The way projects distribute their software is also under the scope of CBI. Making bits available to the larger audience is critical for adoption of open source technologies. The Eclipse Foundation offers a space for binary hosting under download.eclipse.org for every project. It is an HTTP file server (with huge traffic!). It is mirrored all around the world by several volunteer providers. Each project can also have a release and snapshot Maven repository (backed by Nexus) if they want to be consumable by standard Maven build. This type of distribution has always been a bit neglected by the Eclipse community because they don't usually consume artifacts this way. Nevertheless, they could gain a wider user community if they would also deploy their jars to a Maven repository. It's as simple as: asking for one, configuring their HIPP and running mvn deploy at the end of their build.



Finally, the CBI initiative also lead to the hosting of a SonarQube service (available at dev.eclipse.org/sonar) to let projects check their code quality. From a continuous integration build on their HIPP, they can run a SonarQube analysis and get results and trends on a clean dashboard (e.g., check the dashboard of the Code Recommenders project). For Java projects, SonarQube runs Checkstyle, Findbugs and PMD all at once and provides an unified view of issues detected by these tools. It also provides code coverage information along with statistics about code duplications and code complexity. It really helps projects understand where some efforts should be made to improve their code base quality.

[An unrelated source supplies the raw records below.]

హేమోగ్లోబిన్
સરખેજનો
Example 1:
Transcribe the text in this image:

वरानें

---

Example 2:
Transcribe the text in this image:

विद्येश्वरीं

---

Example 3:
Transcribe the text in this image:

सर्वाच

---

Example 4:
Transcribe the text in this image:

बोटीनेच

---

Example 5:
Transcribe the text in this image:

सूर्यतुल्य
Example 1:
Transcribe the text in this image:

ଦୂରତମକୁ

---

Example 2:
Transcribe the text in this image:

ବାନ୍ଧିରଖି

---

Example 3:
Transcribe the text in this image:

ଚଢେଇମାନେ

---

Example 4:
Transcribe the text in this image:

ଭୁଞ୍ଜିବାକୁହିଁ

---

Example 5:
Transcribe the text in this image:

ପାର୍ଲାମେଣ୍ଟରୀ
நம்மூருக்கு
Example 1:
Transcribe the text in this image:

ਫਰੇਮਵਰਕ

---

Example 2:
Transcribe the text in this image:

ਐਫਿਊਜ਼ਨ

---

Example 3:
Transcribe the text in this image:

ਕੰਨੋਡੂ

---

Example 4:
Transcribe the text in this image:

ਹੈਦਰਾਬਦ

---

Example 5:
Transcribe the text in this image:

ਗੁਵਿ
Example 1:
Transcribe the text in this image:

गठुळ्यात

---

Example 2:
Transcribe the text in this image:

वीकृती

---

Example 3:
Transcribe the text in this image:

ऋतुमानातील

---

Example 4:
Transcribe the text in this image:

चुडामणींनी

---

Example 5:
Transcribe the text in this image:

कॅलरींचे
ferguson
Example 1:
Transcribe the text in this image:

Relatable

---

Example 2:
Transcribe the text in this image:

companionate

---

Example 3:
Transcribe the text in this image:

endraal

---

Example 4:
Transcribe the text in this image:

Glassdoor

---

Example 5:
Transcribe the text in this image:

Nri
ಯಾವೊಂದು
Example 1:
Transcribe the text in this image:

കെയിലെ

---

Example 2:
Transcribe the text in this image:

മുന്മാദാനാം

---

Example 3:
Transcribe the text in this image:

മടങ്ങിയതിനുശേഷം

What are the plans for the near future?

CBI will continue to try to make the life of contributors and committers easier.

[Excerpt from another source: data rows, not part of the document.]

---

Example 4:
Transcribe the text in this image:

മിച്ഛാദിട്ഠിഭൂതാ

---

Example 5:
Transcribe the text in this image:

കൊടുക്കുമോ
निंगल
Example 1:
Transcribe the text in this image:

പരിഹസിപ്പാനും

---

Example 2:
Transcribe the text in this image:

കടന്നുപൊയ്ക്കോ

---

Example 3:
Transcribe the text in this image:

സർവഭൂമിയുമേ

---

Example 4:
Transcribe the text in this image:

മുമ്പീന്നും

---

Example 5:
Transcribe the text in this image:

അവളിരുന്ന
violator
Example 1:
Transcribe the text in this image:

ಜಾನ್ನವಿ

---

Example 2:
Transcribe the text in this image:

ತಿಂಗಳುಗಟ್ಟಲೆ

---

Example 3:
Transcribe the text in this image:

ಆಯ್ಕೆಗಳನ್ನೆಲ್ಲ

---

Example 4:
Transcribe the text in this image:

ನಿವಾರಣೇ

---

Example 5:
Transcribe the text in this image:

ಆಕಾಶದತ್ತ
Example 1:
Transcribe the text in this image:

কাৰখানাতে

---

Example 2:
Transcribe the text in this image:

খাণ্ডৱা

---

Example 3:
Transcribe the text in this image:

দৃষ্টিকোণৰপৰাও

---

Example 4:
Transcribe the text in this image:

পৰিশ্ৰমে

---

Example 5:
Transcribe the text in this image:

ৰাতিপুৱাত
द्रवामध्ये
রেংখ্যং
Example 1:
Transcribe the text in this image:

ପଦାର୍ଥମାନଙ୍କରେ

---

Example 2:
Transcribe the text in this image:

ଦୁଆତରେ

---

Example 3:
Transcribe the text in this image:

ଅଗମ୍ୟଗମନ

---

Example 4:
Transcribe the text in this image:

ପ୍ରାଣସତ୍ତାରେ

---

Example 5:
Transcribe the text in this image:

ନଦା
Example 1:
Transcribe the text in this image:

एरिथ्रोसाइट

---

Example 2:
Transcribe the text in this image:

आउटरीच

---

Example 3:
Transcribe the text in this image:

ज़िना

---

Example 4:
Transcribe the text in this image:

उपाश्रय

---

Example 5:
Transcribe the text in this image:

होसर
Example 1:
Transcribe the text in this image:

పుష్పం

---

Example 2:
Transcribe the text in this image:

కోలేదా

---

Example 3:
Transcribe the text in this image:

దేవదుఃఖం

First, only a few projects at Eclipse can currently test their code on Windows and Mac OS X through continuous integration builds. There are some efforts to make it more widespread. The possibility to run UI tests on several platforms will be a huge step towards better quality.

As part of this effort, we are also trying to build native libraries such as SWT or the Equinox launcher on the eclipse.org infrastructure in order to not have binaries manually maintained in the Git repositories by the committers and, more generally, ensure that everything really is built from source at all times.

Finally, a new way of creating and publishing project websites is currently under development. It will allow projects to host their websites content directly in Markdown format in their Git repository, run Jekyll on it and publish it to www.eclipse.org very easily.